#### WHAT YOU HAVE TO DO:
Would you reproduce all of the entries exactly?

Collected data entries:
------

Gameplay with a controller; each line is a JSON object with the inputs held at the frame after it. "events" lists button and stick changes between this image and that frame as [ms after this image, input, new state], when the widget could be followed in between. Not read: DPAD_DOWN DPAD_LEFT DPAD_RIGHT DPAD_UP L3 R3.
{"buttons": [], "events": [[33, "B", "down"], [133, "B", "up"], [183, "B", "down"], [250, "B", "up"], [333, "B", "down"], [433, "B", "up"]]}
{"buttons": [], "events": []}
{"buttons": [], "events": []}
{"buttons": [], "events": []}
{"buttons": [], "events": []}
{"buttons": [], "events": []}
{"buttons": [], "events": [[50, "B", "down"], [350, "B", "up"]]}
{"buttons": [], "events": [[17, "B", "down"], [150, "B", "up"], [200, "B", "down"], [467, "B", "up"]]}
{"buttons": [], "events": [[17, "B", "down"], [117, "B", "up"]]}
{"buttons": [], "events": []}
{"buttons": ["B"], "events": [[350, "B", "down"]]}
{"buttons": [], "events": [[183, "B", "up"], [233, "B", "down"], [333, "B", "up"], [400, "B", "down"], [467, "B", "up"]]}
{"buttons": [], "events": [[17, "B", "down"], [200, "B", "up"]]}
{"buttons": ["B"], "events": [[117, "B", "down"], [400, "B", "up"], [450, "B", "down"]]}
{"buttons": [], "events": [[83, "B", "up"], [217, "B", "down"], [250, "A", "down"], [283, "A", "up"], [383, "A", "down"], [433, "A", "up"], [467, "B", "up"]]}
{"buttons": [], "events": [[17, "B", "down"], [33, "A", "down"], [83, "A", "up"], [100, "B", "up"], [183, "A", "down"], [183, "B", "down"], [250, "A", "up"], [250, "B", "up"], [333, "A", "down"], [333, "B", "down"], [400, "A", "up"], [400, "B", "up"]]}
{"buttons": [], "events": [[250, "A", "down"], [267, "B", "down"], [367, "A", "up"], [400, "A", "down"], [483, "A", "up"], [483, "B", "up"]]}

------

#### ANSWER SPACE:
Gameplay with a controller; each line is a JSON object with the inputs held at the frame after it. "events" lists button and stick changes between this image and that frame as [ms after this image, input, new state], when the widget could be followed in between. Not read: DPAD_DOWN DPAD_LEFT DPAD_RIGHT DPAD_UP L3 R3.
{"buttons": [], "events": [[33, "B", "down"], [133, "B", "up"], [183, "B", "down"], [250, "B", "up"], [333, "B", "down"], [433, "B", "up"]]}
{"buttons": [], "events": []}
{"buttons": [], "events": []}
{"buttons": [], "events": []}
{"buttons": [], "events": []}
{"buttons": [], "events": []}
{"buttons": [], "events": [[50, "B", "down"], [350, "B", "up"]]}
{"buttons": [], "events": [[17, "B", "down"], [150, "B", "up"], [200, "B", "down"], [467, "B", "up"]]}
{"buttons": [], "events": [[17, "B", "down"], [117, "B", "up"]]}
{"buttons": [], "events": []}
{"buttons": ["B"], "events": [[350, "B", "down"]]}
{"buttons": [], "events": [[183, "B", "up"], [233, "B", "down"], [333, "B", "up"], [400, "B", "down"], [467, "B", "up"]]}
{"buttons": [], "events": [[17, "B", "down"], [200, "B", "up"]]}
{"buttons": ["B"], "events": [[117, "B", "down"], [400, "B", "up"], [450, "B", "down"]]}
{"buttons": [], "events": [[83, "B", "up"], [217, "B", "down"], [250, "A", "down"], [283, "A", "up"], [383, "A", "down"], [433, "A", "up"], [467, "B", "up"]]}
{"buttons": [], "events": [[17, "B", "down"], [33, "A", "down"], [83, "A", "up"], [100, "B", "up"], [183, "A", "down"], [183, "B", "down"], [250, "A", "up"], [250, "B", "up"], [333, "A", "down"], [333, "B", "down"], [400, "A", "up"], [400, "B", "up"]]}
{"buttons": [], "events": [[250, "A", "down"], [267, "B", "down"], [367, "A", "up"], [400, "A", "down"], [483, "A", "up"], [483, "B", "up"]]}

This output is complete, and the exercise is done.